_Problem statement_
Reproduce the data in full, exactly as given, leaving images out.

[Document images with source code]
━━━━━━━━━━━━━━━━━━━━━━━━━━━━━━
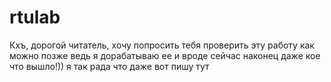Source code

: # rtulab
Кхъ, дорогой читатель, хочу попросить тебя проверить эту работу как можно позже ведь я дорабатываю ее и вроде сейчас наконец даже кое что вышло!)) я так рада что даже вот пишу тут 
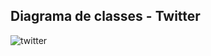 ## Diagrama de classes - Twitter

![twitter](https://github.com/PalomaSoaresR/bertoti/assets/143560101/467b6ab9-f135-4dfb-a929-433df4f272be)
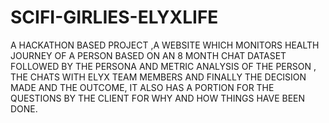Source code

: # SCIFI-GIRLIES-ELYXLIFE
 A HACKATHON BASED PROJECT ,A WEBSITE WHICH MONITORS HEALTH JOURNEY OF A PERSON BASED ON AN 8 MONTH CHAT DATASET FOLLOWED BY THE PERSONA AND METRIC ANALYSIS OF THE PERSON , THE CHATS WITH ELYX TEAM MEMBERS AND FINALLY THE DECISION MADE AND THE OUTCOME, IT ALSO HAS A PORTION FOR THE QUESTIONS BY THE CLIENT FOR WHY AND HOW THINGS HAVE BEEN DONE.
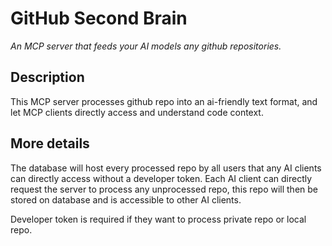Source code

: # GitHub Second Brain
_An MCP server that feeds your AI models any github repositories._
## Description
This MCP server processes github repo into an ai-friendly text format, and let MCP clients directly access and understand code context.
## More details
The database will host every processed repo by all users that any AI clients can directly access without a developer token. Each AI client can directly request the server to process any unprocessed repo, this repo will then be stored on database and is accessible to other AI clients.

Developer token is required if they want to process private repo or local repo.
━━━━━━━━━━━━━━━━━━━━━━━━━━━━━━
_Answer to this problem_
Source code

: # rtulab
Кхъ, дорогой читатель, хочу попросить тебя проверить эту работу как можно позже ведь я дорабатываю ее и вроде сейчас наконец даже кое что вышло!)) я так рада что даже вот пишу тут 
 ## Diagrama de classes - Twitter

![twitter](https://github.com/PalomaSoaresR/bertoti/assets/143560101/467b6ab9-f135-4dfb-a929-433df4f272be)
Source code

: # SCIFI-GIRLIES-ELYXLIFE
 A HACKATHON BASED PROJECT ,A WEBSITE WHICH MONITORS HEALTH JOURNEY OF A PERSON BASED ON AN 8 MONTH CHAT DATASET FOLLOWED BY THE PERSONA AND METRIC ANALYSIS OF THE PERSON , THE CHATS WITH ELYX TEAM MEMBERS AND FINALLY THE DECISION MADE AND THE OUTCOME, IT ALSO HAS A PORTION FOR THE QUESTIONS BY THE CLIENT FOR WHY AND HOW THINGS HAVE BEEN DONE.
Source code

: # GitHub Second Brain
_An MCP server that feeds your AI models any github repositories._
## Description
This MCP server processes github repo into an ai-friendly text format, and let MCP clients directly access and understand code context.
## More details
The database will host every processed repo by all users that any AI clients can directly access without a developer token. Each AI client can directly request the server to process any unprocessed repo, this repo will then be stored on database and is accessible to other AI clients.

Developer token is required if they want to process private repo or local repo.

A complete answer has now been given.